REQUISITOS DA TAREFA = Retorne, sem nenhuma alteração, o trecho do texto sobre o ensino de matemática que vai entre "Há algumas semanas" e "resolver os exercícios.", inclusive.

Há algumas semanas o Victor Hugo
recebeu o resultado das provas do 3º Bimestre. Sua nota de matemática foi 8,8,
uma nota excelente, principalmente se levarmos em consideração que mais da
metade de sua turma teve nota inferior a 2,0 e que o pouco que ele errou foi por
pura distração. Ele disse que foi bem porque o ajudei a estudar, ainda que eu
não tenha feito nada demais, mas apenas ensinei a matéria de modo a fazê-lo
entender o que havia por traz dos números e prestei atenção nas dificuldades
que ele apresentava ao resolver os exercícios.
A matemática é uma linguagem e, como tal, deve ser usada para expressar a realidade, para simplificar processos mentais que seriam impossíveis sem a ajuda de abstrações. |
Como mencionamos em outro post, foram
40 minutos nos quais expliquei a matéria de um bimestre. O professor demorou
dois meses para superar essa matéria por um motivo simples: passava a maior
parte do tempo tentando controlar uma turma de 40 pré-adolescentes, uma missão
impossível, ainda mais nestes tempos em que qualquer alteração de voz é
considerada agressão. Não havia nada de muito complexo para aprender, mas
apenas equações com duas variáveis. O problema é que ele, assim como seus
colegas de sala, não sabia nem mesmo o que eram números, muito menos variáveis.
Ele tinha decorado algumas regras sem entender o que significavam. Percebi essa
deficiência quando notei que ele não entendia por que ao passar um número para
o outro lado da equação devemos inverter o sinal, mas quando se passa o
denominador de uma fração para o outro lado da equação como multiplicação, o
sinal permanece o mesmo. Da mesma forma, era claro que ele tinha decorado como
fazer o Mínimo Múltiplo Comum, mas não fazia ideia do que aquele macete
significava. Logo que percebi essa deficiência, tentei mostrar a ele que os
números não são símbolos vazios, mas são abstrações que só fazem sentido porque
podem representar algo real. Por exemplo, se digo que “x + 2 = 5”, ele deve
entender que esses números e letras devem representar algo real, qualquer coisa
que seja contável. Como ele gosta muito de agricultura, sugeri que pensasse os
números como litros de fertilizante. Logo que dei o exemplo, ele disparou a calcular quantos reais se gasta com fertilizantes em uma plantação de soja de
tantos hectares se forem necessários uma certa quantidade de litros por
hectare. Vejam como é importante a escolha de um bom exemplo! Rapidamente ele entendeu
que a variável “x” não era nada mais que um número desconhecido de litros de
fertilizante. Mas, se sabemos que ao adicionar 2 litros a esse número, ele dá
um total de 5 litros, então “x” só pode ser 3 litros. Assim ele pôde entender o
motivo real da necessidade de se inverter o sinal do número ao passá-lo para o
outro lado da equação. A partir de então, aumentei mais uma variável, inseri
frações e sistemas, sempre partindo de um exemplo prático.

DADOS APRESENTADOS =

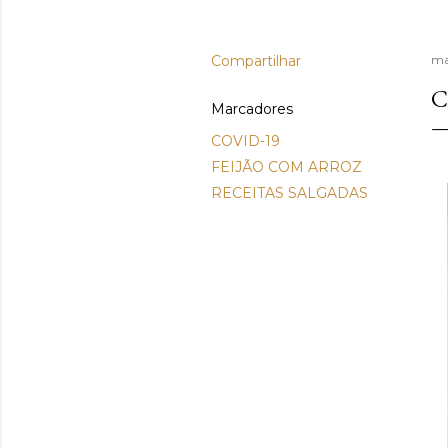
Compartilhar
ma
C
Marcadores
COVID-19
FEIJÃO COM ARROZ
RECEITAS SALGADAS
---
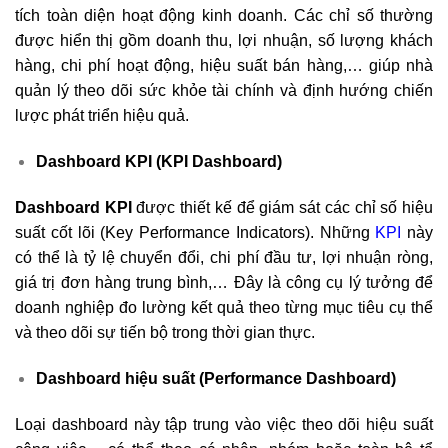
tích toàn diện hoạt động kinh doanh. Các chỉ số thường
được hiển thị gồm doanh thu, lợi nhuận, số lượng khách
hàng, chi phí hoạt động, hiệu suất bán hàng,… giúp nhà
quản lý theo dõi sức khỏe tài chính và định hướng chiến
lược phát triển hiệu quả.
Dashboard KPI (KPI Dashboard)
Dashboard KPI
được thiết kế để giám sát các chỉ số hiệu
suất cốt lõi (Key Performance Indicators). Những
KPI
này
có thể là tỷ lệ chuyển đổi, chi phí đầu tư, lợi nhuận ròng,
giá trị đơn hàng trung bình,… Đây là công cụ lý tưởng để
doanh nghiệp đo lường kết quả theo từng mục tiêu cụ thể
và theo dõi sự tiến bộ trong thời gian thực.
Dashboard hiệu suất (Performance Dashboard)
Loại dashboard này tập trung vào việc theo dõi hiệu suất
==
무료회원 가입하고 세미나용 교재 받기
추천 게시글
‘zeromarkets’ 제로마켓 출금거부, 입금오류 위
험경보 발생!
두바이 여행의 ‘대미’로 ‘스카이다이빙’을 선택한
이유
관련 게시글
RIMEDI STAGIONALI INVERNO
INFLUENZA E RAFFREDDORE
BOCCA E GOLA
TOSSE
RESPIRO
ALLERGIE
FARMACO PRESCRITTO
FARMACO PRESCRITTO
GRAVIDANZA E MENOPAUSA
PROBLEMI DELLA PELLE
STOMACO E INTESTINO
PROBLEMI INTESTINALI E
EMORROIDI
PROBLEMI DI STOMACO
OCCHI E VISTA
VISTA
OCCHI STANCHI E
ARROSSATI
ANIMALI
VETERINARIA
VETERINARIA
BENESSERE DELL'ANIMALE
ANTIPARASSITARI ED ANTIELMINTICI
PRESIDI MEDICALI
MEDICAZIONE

RESULTADO DO EXERCÍCIO =
Há algumas semanas o Victor Hugo
recebeu o resultado das provas do 3º Bimestre. Sua nota de matemática foi 8,8,
uma nota excelente, principalmente se levarmos em consideração que mais da
metade de sua turma teve nota inferior a 2,0 e que o pouco que ele errou foi por
pura distração. Ele disse que foi bem porque o ajudei a estudar, ainda que eu
não tenha feito nada demais, mas apenas ensinei a matéria de modo a fazê-lo
entender o que havia por traz dos números e prestei atenção nas dificuldades
que ele apresentava ao resolver os exercícios.